• _TASK MATERIAL_:

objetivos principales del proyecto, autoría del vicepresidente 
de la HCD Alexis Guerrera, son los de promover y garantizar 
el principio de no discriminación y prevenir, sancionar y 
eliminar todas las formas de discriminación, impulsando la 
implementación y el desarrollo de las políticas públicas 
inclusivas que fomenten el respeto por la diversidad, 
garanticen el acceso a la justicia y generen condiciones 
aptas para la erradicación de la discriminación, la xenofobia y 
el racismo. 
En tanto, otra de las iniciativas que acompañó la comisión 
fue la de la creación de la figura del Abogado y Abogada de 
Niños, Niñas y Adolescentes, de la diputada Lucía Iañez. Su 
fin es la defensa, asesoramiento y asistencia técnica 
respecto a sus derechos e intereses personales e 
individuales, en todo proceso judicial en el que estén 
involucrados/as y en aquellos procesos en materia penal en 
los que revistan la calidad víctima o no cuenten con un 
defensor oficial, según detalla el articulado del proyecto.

• _INSTRUCTIONS TO FOLLOW_: Transcribe the lines of the records above word for word, keeping each line as it appears.

• _WRITTEN ANSWER_:
objetivos principales del proyecto, autoría del vicepresidente 
de la HCD Alexis Guerrera, son los de promover y garantizar 
el principio de no discriminación y prevenir, sancionar y 
eliminar todas las formas de discriminación, impulsando la 
implementación y el desarrollo de las políticas públicas 
inclusivas que fomenten el respeto por la diversidad, 
garanticen el acceso a la justicia y generen condiciones 
aptas para la erradicación de la discriminación, la xenofobia y 
el racismo. 
En tanto, otra de las iniciativas que acompañó la comisión 
fue la de la creación de la figura del Abogado y Abogada de 
Niños, Niñas y Adolescentes, de la diputada Lucía Iañez. Su 
fin es la defensa, asesoramiento y asistencia técnica 
respecto a sus derechos e intereses personales e 
individuales, en todo proceso judicial en el que estén 
involucrados/as y en aquellos procesos en materia penal en 
los que revistan la calidad víctima o no cuenten con un 
defensor oficial, según detalla el articulado del proyecto.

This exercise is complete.